Segment Start: GIVEN ENTRIES

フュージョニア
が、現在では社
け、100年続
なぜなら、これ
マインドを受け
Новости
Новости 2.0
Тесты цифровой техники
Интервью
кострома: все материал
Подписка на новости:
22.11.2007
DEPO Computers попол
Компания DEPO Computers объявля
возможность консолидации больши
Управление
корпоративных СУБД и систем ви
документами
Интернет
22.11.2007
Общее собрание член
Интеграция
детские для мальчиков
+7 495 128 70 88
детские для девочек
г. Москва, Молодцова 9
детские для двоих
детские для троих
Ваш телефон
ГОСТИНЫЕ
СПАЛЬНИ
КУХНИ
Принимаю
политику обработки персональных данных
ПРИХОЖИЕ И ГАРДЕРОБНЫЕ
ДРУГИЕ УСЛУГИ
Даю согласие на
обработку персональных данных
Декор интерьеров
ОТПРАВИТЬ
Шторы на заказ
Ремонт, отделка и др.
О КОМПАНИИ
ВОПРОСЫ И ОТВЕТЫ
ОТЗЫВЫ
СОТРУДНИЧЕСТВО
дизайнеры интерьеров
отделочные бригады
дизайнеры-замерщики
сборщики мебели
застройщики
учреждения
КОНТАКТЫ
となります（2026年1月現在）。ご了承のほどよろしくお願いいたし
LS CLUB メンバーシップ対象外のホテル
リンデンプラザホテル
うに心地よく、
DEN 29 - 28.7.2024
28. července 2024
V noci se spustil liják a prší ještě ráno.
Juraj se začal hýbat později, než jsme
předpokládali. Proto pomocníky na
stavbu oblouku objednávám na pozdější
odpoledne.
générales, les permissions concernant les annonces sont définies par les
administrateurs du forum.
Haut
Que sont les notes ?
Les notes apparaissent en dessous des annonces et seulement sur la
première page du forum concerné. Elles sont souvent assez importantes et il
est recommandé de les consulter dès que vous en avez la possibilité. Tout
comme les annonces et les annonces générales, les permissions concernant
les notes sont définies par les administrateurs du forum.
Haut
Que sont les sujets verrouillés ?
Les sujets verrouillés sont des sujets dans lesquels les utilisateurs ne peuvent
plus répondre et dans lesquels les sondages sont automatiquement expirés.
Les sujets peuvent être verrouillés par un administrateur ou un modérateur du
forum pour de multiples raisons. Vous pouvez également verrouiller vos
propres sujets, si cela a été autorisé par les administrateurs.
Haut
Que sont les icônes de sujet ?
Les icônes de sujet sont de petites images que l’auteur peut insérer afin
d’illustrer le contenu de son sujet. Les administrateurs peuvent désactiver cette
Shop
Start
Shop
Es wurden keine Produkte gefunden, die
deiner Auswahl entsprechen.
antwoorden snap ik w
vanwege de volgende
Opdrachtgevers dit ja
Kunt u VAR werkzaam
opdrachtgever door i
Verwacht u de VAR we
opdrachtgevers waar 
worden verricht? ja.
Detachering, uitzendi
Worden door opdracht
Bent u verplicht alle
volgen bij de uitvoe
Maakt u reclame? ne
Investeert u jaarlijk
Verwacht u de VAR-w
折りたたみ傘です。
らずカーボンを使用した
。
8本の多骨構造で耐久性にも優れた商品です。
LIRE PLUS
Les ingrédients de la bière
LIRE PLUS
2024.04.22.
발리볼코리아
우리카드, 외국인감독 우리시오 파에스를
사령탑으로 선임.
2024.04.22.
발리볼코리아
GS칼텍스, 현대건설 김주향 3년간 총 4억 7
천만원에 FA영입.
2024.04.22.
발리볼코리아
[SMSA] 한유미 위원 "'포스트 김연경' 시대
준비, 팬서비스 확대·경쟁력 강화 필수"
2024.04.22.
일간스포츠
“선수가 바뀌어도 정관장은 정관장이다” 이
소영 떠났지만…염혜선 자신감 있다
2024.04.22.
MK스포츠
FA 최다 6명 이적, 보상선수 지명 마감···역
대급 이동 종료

Segment End: GIVEN ENTRIES

# DIRECTIVE
Copy every line of the listing above without changing anything.

# FINISHED EXERCISE
フュージョニア
が、現在では社
け、100年続
なぜなら、これ
マインドを受け
Новости
Новости 2.0
Тесты цифровой техники
Интервью
кострома: все материал
Подписка на новости:
22.11.2007
DEPO Computers попол
Компания DEPO Computers объявля
возможность консолидации больши
Управление
корпоративных СУБД и систем ви
документами
Интернет
22.11.2007
Общее собрание член
Интеграция
детские для мальчиков
+7 495 128 70 88
детские для девочек
г. Москва, Молодцова 9
детские для двоих
детские для троих
Ваш телефон
ГОСТИНЫЕ
СПАЛЬНИ
КУХНИ
Принимаю
политику обработки персональных данных
ПРИХОЖИЕ И ГАРДЕРОБНЫЕ
ДРУГИЕ УСЛУГИ
Даю согласие на
обработку персональных данных
Декор интерьеров
ОТПРАВИТЬ
Шторы на заказ
Ремонт, отделка и др.
О КОМПАНИИ
ВОПРОСЫ И ОТВЕТЫ
ОТЗЫВЫ
СОТРУДНИЧЕСТВО
дизайнеры интерьеров
отделочные бригады
дизайнеры-замерщики
сборщики мебели
застройщики
учреждения
КОНТАКТЫ
となります（2026年1月現在）。ご了承のほどよろしくお願いいたし
LS CLUB メンバーシップ対象外のホテル
リンデンプラザホテル
うに心地よく、
DEN 29 - 28.7.2024
28. července 2024
V noci se spustil liják a prší ještě ráno.
Juraj se začal hýbat později, než jsme
předpokládali. Proto pomocníky na
stavbu oblouku objednávám na pozdější
odpoledne.
générales, les permissions concernant les annonces sont définies par les
administrateurs du forum.
Haut
Que sont les notes ?
Les notes apparaissent en dessous des annonces et seulement sur la
première page du forum concerné. Elles sont souvent assez importantes et il
est recommandé de les consulter dès que vous en avez la possibilité. Tout
comme les annonces et les annonces générales, les permissions concernant
les notes sont définies par les administrateurs du forum.
Haut
Que sont les sujets verrouillés ?
Les sujets verrouillés sont des sujets dans lesquels les utilisateurs ne peuvent
plus répondre et dans lesquels les sondages sont automatiquement expirés.
Les sujets peuvent être verrouillés par un administrateur ou un modérateur du
forum pour de multiples raisons. Vous pouvez également verrouiller vos
propres sujets, si cela a été autorisé par les administrateurs.
Haut
Que sont les icônes de sujet ?
Les icônes de sujet sont de petites images que l’auteur peut insérer afin
d’illustrer le contenu de son sujet. Les administrateurs peuvent désactiver cette
Shop
Start
Shop
Es wurden keine Produkte gefunden, die
deiner Auswahl entsprechen.
antwoorden snap ik w
vanwege de volgende
Opdrachtgevers dit ja
Kunt u VAR werkzaam
opdrachtgever door i
Verwacht u de VAR we
opdrachtgevers waar 
worden verricht? ja.
Detachering, uitzendi
Worden door opdracht
Bent u verplicht alle
volgen bij de uitvoe
Maakt u reclame? ne
Investeert u jaarlijk
Verwacht u de VAR-w
折りたたみ傘です。
らずカーボンを使用した
。
8本の多骨構造で耐久性にも優れた商品です。
LIRE PLUS
Les ingrédients de la bière
LIRE PLUS
2024.04.22.
발리볼코리아
우리카드, 외국인감독 우리시오 파에스를
사령탑으로 선임.
2024.04.22.
발리볼코리아
GS칼텍스, 현대건설 김주향 3년간 총 4억 7
천만원에 FA영입.
2024.04.22.
발리볼코리아
[SMSA] 한유미 위원 "'포스트 김연경' 시대
준비, 팬서비스 확대·경쟁력 강화 필수"
2024.04.22.
일간스포츠
“선수가 바뀌어도 정관장은 정관장이다” 이
소영 떠났지만…염혜선 자신감 있다
2024.04.22.
MK스포츠
FA 최다 6명 이적, 보상선수 지명 마감···역
대급 이동 종료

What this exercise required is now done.